Covid-19 kommt dazwischen. Ich streame ein paar Wohnzimmerkonzerte für Familie und Freund_innen. Ich erzähle dem Publikum von der schönen Schwangerschaft, dass unser kleiner Felix mithört. Man gratuliert uns herzlich zur Schwangerschaft. Man freut sich für uns. Und ich bedanke mich für die Glückwünsche.

Felix‘ taiwanesische Großmutter schickt Spielsachen und Glücksbringer, die sie im Mazu-Tempel hat segnen lassen. (Mazu ist die Meeresgöttin und Schtzpatron für Reisende und solche, die ihre Heimat verlassen müssen). „Felix kommt in meinen Traum und möchte orangenfarbene Matchboxautos haben“, erzählt meine Mutter schmunzelnd, wie sie sämtliche Spielzeugläden in unserem Heimatort durchgekämmt hat.
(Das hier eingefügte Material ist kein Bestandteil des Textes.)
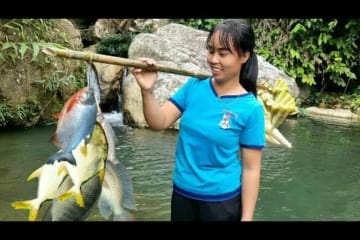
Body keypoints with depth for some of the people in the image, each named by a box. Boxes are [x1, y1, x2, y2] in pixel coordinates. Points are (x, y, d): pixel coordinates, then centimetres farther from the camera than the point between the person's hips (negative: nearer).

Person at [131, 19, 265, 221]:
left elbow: (251, 169, -11)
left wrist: (246, 217, -11)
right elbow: (159, 122, -6)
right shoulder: (194, 86, -4)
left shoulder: (250, 109, -14)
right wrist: (147, 91, -23)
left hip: (222, 201, -4)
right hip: (182, 194, 4)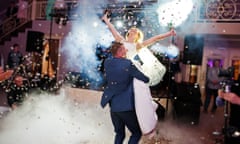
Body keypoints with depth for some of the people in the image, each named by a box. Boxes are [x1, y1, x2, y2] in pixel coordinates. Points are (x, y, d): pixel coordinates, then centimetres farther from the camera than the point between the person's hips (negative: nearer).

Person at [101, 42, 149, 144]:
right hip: (127, 107, -6)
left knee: (119, 134, 20)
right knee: (137, 133, 10)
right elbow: (145, 79, -10)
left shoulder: (107, 63, 1)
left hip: (113, 107, 6)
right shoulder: (128, 64, -14)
Felix‘ Papa darf nicht dabei sein, wenn es so weit ist. Ich sage zu Felix: „Mama wird mit dir die letzten Meter gehen. Hab keine Angst.“ Zwei Stunden Wehen und Felix wird geboren. Klein (21 cm) und zart (80g). Lautlos und mit einem zarten Lächeln im Gesicht. Er hat das verschmitzte Grinsen von Mama und die langen Beine von Papa. Als die Klinikpsychologin Felix sieht und erstaunt kommentiert: „Er hat so eine süße Nase!“, füllt sich das Mamaherz mit so viel Stolz!
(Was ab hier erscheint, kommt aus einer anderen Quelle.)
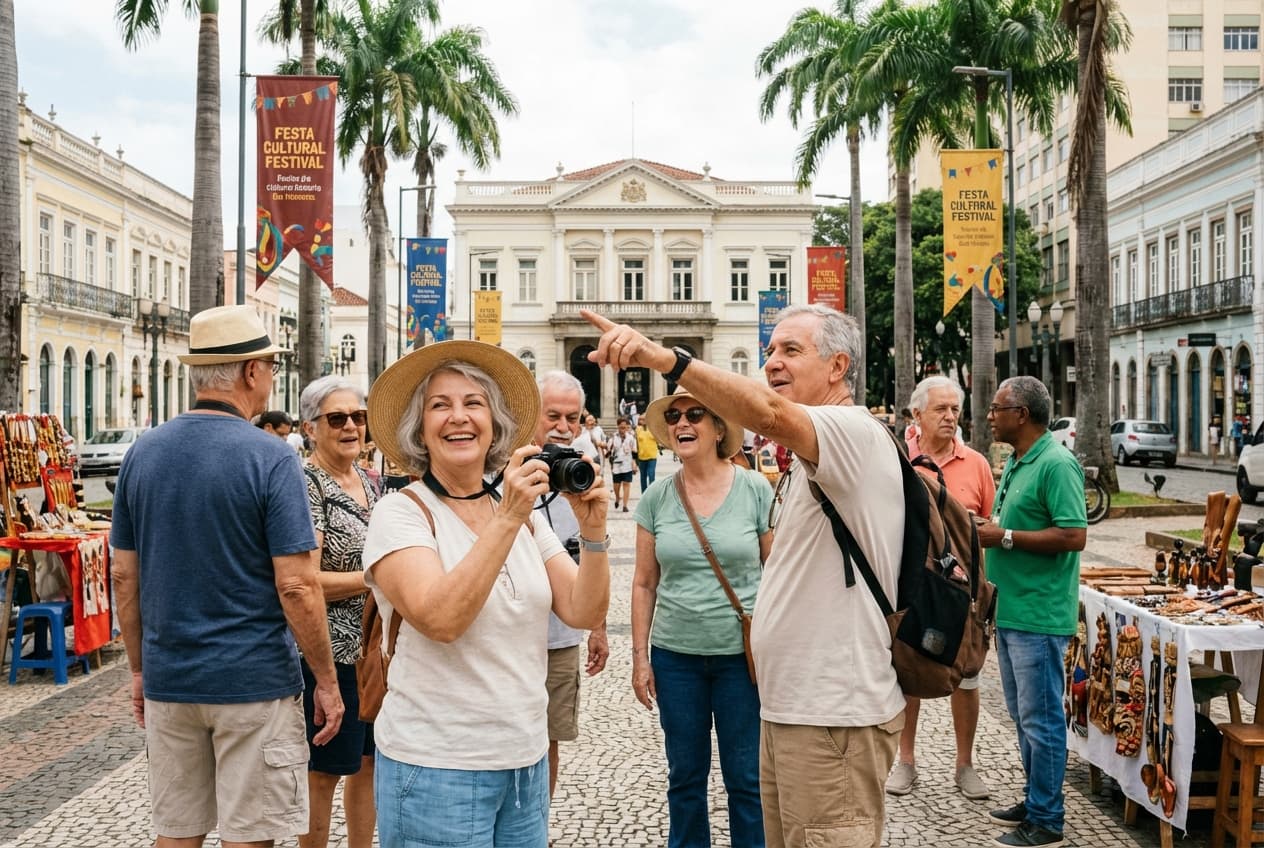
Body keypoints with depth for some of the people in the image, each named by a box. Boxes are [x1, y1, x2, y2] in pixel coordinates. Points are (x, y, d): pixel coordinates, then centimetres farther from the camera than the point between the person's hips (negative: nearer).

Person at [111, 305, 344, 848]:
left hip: (168, 681, 5)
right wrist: (327, 680, -6)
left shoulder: (143, 453, 3)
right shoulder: (270, 458, -14)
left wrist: (139, 668, 17)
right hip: (254, 681, -5)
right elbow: (296, 586, -16)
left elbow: (125, 577, 8)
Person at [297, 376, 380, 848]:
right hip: (332, 651, -7)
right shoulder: (306, 485, -14)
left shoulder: (370, 481, 9)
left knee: (369, 761, 17)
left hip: (377, 646, 7)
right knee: (324, 772, 6)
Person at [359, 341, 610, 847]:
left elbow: (584, 613, -1)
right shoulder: (401, 512, -9)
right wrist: (507, 518, -28)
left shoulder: (526, 514, 6)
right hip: (435, 768, -5)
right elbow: (441, 620, -24)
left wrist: (592, 530, -16)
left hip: (526, 761, 5)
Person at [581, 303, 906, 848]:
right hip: (787, 709, 10)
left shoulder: (855, 432, -15)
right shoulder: (806, 462, 18)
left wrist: (665, 359, -47)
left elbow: (770, 414, -36)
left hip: (835, 716, -10)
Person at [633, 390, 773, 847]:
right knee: (685, 775, 13)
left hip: (743, 654, -2)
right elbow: (644, 583, 6)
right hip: (675, 656, 2)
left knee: (747, 777, 7)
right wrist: (639, 657, 4)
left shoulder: (755, 489, -5)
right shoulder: (656, 497, 0)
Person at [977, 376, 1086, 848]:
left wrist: (1003, 537, -20)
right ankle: (1035, 802, 30)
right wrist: (985, 530, 7)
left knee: (1040, 719, 0)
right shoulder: (1015, 463, 14)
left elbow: (1073, 536, -23)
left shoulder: (1056, 464, -16)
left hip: (1039, 616, -10)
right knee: (1023, 716, 18)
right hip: (1010, 612, 10)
Noch am Abend unserer stillen Geburt wird das pandemiebedingte Besuchsverbot in den Krankenhäusern bundesweit aufgelockert, am nächsten Tag darf Felix‘ Papa kommen und sich verabschieden. Er schaut unseren kleinen Sohn an und grüßt ihn zärtlich: „Hallo, mein Schatz.“ Und tschüss, Schatz.

Im Himmel und im Herzen

Als Buddhistin glaube ich daran, dass jede Seele in jedem ihrer wiederkehrenden Leben eigene Aufgaben zu erfüllen hat. Manche Seelen brauchen dafür länger, manche kürzer. Unser Felix gehört offensichtlich zu den Letzteren.
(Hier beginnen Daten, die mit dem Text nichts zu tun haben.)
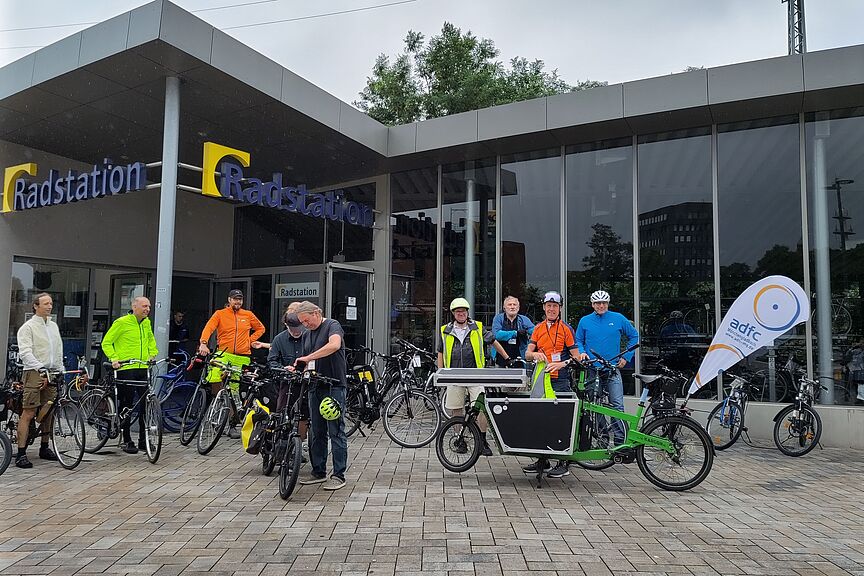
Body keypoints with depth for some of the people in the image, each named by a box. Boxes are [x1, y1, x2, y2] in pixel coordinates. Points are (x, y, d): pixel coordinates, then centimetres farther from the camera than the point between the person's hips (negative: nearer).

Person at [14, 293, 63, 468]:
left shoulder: (54, 326, 18)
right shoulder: (28, 327, -3)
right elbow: (25, 353, -12)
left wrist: (60, 371, 14)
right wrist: (41, 370, -19)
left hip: (52, 374, 6)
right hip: (34, 373, -6)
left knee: (49, 412, 8)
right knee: (29, 413, -9)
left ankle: (44, 447, 20)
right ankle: (21, 453, -6)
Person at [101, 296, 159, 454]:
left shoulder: (147, 323, 12)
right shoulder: (122, 322, -6)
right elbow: (106, 343, -3)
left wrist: (152, 354, 16)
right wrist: (114, 358, -14)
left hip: (143, 369, 5)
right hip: (125, 369, -5)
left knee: (146, 403, 3)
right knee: (126, 405, 2)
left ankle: (143, 440, 13)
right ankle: (127, 441, 12)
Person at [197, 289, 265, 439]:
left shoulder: (248, 315, 11)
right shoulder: (220, 314, 5)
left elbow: (260, 328, 24)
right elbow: (208, 328, -9)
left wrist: (251, 340, 9)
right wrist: (203, 343, -27)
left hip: (242, 358, 2)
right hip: (223, 354, -1)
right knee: (213, 377, -29)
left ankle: (232, 426, 14)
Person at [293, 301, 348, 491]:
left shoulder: (332, 325, -6)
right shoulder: (307, 335, 18)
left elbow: (334, 345, -28)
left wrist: (308, 358, -26)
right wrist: (298, 369, 2)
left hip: (334, 386, -8)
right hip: (315, 387, 8)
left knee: (336, 431, -4)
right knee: (317, 432, 12)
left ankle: (339, 475, 1)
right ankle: (318, 472, 22)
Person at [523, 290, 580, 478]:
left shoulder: (566, 329, 0)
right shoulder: (538, 328, 14)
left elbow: (575, 356, -2)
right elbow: (527, 354, 11)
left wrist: (560, 364, -18)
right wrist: (535, 354, -11)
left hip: (560, 380, -5)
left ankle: (564, 463, 1)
Bitte sagt nicht „Es tut mir leid” oder „Mein aufrichtiges Beileid“. Wir brauchen weder Mit-Leid noch Bei-Leid. Jedoch sehr wohl Mit-Gefühl. Wenn ihr möchtet, zündet Felix eine Kerze an und schickt ihm ganz viel Liebe. Wie sagt Felix‘ österreichische Großmutter so schön: „Auf ein glückliches Wiedersehen am Ende unseres Weges.“

Und ich werde immer dankbar sein, ein paar Monate sein pochendes Herz unter meinem getragen zu haben.